Activity
Please output the following records exactly. Leave every image out.

Data in this exercise
--- --- ---

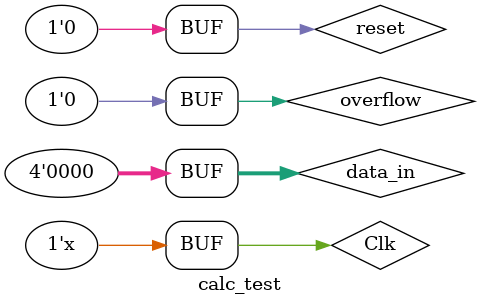
<source format=v>
`timescale 1ns / 1ps


module calc_test;

	// Inputs
	reg Clk;
	reg overflow;
	reg reset;
	reg [3:0] data_in;

	// Outputs
	wire [6:0] SSD;
	wire [3:0] AN;

	// Instantiate the Unit Under Test (UUT)
	calculator uut (
		.Clk(Clk), 
		.overflow(overflow), 
		.SSD(SSD), 
		.AN(AN), 
		.reset(reset), 
		.data_in(data_in), 
		.result(result)
	);

	initial begin
		// Initialize Inputs
		Clk = 0;
		overflow = 0;
		reset = 0;
		data_in = 0;

		// Wait 100 ns for global reset to finish
		#100;
        
		// Add stimulus here

	end
	  always #10 Clk=~Clk;

      
endmodule


</source>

--- --- ---

The completed task
<source format=v>
`timescale 1ns / 1ps


module calc_test;

	// Inputs
	reg Clk;
	reg overflow;
	reg reset;
	reg [3:0] data_in;

	// Outputs
	wire [6:0] SSD;
	wire [3:0] AN;

	// Instantiate the Unit Under Test (UUT)
	calculator uut (
		.Clk(Clk), 
		.overflow(overflow), 
		.SSD(SSD), 
		.AN(AN), 
		.reset(reset), 
		.data_in(data_in), 
		.result(result)
	);

	initial begin
		// Initialize Inputs
		Clk = 0;
		overflow = 0;
		reset = 0;
		data_in = 0;

		// Wait 100 ns for global reset to finish
		#100;
        
		// Add stimulus here

	end
	  always #10 Clk=~Clk;

      
endmodule


</source>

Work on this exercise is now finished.